Data excerpts:
.....

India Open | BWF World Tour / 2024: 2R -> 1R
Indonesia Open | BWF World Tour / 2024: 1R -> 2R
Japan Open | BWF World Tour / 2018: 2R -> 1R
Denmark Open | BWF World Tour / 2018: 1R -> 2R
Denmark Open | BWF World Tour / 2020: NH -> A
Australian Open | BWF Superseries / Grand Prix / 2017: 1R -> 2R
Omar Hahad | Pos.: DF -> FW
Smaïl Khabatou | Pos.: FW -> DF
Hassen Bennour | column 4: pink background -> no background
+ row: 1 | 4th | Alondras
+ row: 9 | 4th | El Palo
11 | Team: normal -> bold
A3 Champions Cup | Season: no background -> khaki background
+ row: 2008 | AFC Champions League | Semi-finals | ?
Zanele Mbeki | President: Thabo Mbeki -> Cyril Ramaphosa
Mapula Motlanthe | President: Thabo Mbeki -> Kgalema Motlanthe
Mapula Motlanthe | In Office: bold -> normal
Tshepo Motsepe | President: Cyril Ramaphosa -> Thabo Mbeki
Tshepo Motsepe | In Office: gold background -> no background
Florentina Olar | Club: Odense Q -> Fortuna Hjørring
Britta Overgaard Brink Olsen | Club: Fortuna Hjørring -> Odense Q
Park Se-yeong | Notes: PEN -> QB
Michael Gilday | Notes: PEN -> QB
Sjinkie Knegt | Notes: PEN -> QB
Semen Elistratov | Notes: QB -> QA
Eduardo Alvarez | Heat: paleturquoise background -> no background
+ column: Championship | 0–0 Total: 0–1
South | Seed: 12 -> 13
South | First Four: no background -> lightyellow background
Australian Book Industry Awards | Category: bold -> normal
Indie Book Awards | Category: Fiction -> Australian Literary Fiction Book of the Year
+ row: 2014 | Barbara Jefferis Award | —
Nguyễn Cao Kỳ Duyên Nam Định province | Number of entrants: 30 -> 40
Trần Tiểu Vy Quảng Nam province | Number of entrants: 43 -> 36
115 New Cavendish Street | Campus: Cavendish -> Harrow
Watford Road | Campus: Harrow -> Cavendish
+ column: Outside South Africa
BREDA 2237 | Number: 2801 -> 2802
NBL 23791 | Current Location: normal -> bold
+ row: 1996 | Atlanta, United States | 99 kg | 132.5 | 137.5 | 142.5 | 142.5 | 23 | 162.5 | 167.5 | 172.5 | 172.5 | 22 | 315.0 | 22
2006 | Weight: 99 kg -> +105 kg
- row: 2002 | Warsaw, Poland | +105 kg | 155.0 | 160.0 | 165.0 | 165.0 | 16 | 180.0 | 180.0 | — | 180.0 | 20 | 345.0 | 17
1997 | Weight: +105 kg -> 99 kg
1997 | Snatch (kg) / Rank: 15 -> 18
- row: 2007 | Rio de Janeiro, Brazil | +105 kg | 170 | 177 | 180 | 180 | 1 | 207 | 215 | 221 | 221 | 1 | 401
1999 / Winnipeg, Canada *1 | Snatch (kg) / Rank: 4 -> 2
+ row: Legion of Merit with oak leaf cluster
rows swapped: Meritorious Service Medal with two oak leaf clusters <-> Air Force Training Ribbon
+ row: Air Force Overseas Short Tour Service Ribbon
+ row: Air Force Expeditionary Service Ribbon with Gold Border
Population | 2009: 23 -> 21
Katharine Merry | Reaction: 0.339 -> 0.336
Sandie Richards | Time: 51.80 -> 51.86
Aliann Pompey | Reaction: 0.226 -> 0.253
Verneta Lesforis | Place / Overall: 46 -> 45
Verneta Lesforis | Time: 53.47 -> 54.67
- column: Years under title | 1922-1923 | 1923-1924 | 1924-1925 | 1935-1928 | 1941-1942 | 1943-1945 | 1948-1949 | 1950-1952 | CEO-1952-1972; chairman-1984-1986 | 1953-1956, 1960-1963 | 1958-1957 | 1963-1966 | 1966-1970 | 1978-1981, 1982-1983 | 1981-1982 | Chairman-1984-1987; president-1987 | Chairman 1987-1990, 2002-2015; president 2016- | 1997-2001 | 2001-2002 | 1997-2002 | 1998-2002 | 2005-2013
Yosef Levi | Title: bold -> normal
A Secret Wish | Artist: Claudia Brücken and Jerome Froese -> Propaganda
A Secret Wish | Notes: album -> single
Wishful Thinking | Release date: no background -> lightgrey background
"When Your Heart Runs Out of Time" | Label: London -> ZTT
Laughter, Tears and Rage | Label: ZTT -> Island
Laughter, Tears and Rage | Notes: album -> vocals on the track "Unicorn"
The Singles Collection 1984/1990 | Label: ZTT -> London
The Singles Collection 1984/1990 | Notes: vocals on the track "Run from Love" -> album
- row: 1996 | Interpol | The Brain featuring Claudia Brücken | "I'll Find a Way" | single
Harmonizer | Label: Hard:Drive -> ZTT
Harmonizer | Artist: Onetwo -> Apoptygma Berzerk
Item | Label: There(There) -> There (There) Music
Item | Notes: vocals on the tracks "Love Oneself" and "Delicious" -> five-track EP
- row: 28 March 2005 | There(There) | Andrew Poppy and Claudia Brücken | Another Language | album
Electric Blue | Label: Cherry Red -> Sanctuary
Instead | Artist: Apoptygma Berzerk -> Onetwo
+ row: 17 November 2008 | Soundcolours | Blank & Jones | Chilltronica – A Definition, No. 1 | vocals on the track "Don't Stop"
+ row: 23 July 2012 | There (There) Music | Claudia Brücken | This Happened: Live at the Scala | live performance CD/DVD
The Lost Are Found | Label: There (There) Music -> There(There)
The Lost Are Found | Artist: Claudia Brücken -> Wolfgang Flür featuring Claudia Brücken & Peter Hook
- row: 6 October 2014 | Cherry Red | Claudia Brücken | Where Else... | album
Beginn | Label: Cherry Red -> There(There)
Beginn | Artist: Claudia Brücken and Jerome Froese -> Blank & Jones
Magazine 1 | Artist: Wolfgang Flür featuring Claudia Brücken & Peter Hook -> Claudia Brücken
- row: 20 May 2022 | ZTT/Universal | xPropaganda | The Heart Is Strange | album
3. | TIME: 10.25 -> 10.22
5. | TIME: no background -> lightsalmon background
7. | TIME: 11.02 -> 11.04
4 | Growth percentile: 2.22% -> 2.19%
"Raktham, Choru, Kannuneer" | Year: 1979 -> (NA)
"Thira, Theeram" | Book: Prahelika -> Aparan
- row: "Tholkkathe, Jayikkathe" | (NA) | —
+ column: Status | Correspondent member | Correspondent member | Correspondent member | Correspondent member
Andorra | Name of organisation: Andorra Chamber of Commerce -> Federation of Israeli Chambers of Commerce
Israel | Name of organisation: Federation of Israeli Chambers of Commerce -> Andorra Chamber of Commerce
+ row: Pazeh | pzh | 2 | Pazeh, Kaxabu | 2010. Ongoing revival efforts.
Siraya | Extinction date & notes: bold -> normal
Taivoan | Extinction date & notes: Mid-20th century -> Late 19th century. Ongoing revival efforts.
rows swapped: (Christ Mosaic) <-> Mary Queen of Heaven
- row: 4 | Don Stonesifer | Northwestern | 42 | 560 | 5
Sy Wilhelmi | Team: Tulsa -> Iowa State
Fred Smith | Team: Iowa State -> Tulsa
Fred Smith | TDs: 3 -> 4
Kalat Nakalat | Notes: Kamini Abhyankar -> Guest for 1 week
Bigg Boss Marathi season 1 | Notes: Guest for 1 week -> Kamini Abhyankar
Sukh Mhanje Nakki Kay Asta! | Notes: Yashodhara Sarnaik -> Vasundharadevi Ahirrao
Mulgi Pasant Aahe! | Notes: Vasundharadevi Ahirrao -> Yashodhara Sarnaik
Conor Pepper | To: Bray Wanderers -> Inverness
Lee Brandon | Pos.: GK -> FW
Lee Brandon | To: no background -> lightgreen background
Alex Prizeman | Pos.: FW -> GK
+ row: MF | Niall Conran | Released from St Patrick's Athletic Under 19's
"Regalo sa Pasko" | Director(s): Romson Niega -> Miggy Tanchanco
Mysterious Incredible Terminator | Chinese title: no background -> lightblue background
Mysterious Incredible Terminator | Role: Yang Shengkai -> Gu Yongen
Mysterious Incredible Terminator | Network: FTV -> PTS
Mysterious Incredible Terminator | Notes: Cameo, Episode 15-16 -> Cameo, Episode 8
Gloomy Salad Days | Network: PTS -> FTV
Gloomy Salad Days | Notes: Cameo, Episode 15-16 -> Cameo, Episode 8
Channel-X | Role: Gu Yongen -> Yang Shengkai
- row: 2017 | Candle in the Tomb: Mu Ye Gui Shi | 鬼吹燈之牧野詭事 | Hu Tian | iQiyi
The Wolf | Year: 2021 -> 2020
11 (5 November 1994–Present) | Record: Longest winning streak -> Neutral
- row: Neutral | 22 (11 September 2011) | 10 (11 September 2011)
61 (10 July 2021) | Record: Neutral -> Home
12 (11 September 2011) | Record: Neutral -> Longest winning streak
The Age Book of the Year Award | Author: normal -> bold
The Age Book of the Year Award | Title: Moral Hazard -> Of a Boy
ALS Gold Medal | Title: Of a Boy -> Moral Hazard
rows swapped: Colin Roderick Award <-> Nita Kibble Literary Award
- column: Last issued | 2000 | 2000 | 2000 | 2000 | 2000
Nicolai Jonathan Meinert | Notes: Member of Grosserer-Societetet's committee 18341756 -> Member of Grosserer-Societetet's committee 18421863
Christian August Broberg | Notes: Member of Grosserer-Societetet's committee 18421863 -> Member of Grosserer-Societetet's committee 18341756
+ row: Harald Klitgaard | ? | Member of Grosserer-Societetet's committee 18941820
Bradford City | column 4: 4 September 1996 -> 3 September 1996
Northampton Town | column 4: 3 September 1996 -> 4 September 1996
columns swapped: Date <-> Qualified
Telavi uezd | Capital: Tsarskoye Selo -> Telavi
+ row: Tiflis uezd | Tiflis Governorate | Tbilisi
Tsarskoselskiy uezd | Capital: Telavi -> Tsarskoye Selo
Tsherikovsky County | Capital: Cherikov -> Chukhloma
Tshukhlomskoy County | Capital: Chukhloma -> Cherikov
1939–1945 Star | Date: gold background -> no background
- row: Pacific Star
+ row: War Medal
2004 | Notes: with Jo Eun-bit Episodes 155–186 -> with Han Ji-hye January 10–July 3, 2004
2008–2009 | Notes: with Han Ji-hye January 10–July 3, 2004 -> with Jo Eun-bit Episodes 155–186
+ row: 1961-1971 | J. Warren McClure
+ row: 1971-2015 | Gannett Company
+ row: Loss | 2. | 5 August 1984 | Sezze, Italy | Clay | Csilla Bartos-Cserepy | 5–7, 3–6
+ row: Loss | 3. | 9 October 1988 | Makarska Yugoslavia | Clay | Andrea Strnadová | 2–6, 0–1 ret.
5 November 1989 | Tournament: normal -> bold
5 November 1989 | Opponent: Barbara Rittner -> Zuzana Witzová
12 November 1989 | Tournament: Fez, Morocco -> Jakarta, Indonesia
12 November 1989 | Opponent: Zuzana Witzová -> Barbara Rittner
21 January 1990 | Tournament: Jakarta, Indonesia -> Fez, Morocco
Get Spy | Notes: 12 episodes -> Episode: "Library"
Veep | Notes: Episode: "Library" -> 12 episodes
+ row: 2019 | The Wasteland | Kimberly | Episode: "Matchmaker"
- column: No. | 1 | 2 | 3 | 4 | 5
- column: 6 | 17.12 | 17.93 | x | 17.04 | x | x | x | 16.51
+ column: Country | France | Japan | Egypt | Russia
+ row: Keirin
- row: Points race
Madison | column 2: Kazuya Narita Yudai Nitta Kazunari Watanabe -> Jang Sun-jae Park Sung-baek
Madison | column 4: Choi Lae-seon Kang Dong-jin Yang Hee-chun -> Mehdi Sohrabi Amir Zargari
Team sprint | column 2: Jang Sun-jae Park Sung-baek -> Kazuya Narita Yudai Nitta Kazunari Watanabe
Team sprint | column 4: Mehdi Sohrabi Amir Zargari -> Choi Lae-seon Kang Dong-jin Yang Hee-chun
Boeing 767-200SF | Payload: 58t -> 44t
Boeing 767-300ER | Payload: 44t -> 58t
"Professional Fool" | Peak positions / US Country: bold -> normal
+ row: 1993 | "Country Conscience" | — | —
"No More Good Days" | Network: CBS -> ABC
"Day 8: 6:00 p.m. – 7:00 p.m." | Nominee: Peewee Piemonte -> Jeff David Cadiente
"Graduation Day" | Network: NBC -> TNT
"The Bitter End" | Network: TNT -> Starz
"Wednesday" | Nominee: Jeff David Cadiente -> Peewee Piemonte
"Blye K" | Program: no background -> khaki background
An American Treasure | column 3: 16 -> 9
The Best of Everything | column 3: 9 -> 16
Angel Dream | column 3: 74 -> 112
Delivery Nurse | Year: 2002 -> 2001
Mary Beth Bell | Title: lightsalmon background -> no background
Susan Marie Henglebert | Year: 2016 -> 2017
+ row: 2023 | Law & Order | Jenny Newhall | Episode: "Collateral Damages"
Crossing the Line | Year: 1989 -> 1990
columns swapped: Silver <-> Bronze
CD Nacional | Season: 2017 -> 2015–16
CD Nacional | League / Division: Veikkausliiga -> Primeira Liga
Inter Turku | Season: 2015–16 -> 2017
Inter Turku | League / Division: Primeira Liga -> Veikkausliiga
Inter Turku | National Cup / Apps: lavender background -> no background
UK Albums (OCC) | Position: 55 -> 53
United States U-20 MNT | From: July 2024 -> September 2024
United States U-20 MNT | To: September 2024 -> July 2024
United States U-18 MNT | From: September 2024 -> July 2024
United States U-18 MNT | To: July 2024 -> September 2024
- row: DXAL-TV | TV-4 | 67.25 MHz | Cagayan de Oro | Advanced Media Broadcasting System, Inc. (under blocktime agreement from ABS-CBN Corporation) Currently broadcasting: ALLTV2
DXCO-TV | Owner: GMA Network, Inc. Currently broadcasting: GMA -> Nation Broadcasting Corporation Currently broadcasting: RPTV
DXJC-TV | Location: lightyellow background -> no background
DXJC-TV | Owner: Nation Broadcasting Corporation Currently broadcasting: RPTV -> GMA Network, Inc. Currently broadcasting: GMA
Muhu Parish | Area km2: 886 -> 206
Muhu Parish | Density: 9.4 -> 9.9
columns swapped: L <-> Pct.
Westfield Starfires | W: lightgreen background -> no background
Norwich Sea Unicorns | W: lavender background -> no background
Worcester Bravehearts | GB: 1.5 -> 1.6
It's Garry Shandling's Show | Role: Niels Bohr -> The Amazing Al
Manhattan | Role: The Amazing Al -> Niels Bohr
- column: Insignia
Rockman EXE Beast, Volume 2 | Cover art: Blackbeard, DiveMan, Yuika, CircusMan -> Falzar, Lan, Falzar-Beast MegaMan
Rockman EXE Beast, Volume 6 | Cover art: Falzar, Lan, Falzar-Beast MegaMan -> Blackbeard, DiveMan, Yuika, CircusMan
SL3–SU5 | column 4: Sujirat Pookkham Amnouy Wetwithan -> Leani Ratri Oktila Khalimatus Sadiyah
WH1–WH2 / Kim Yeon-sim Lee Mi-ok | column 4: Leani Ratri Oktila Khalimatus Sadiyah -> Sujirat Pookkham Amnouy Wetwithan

.....

Problem to solve:
Update the items from the first line through the line containing "Mapula Motlanthe | In Office: bold -> normal", changing "background" to "shading" and leaving everything else as it is.

Full solution:
India Open | BWF World Tour / 2024: 2R -> 1R
Indonesia Open | BWF World Tour / 2024: 1R -> 2R
Japan Open | BWF World Tour / 2018: 2R -> 1R
Denmark Open | BWF World Tour / 2018: 1R -> 2R
Denmark Open | BWF World Tour / 2020: NH -> A
Australian Open | BWF Superseries / Grand Prix / 2017: 1R -> 2R
Omar Hahad | Pos.: DF -> FW
Smaïl Khabatou | Pos.: FW -> DF
Hassen Bennour | column 4: pink shading -> no shading
+ row: 1 | 4th | Alondras
+ row: 9 | 4th | El Palo
11 | Team: normal -> bold
A3 Champions Cup | Season: no shading -> khaki shading
+ row: 2008 | AFC Champions League | Semi-finals | ?
Zanele Mbeki | President: Thabo Mbeki -> Cyril Ramaphosa
Mapula Motlanthe | President: Thabo Mbeki -> Kgalema Motlanthe
Mapula Motlanthe | In Office: bold -> normal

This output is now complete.